• _Problem description_
How many lines in the material contain the string "Oxşar", treating uppercase and lowercase as different? Reply with the number alone.
(Beginning of Data supplied)
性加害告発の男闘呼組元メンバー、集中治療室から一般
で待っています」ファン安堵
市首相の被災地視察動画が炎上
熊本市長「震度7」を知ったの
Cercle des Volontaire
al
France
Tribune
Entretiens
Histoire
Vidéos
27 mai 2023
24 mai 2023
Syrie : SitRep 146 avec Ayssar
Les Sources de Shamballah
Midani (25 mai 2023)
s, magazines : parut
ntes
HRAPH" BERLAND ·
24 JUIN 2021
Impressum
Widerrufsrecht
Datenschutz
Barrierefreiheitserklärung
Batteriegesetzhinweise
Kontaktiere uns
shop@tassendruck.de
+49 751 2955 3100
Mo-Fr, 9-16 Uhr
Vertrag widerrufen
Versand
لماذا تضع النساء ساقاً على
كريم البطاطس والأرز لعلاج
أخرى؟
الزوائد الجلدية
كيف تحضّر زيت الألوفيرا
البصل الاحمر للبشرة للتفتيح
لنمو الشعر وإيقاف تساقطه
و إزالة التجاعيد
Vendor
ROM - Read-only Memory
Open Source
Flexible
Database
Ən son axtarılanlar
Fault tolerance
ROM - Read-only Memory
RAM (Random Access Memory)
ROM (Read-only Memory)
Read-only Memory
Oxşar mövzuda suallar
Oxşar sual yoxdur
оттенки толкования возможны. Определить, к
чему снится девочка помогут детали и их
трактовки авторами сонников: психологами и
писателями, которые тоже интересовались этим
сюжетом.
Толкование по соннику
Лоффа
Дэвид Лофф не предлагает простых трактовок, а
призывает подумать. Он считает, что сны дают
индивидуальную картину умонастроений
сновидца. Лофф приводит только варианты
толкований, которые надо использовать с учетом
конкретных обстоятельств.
(End of Data supplied)
• _Result for this task_
2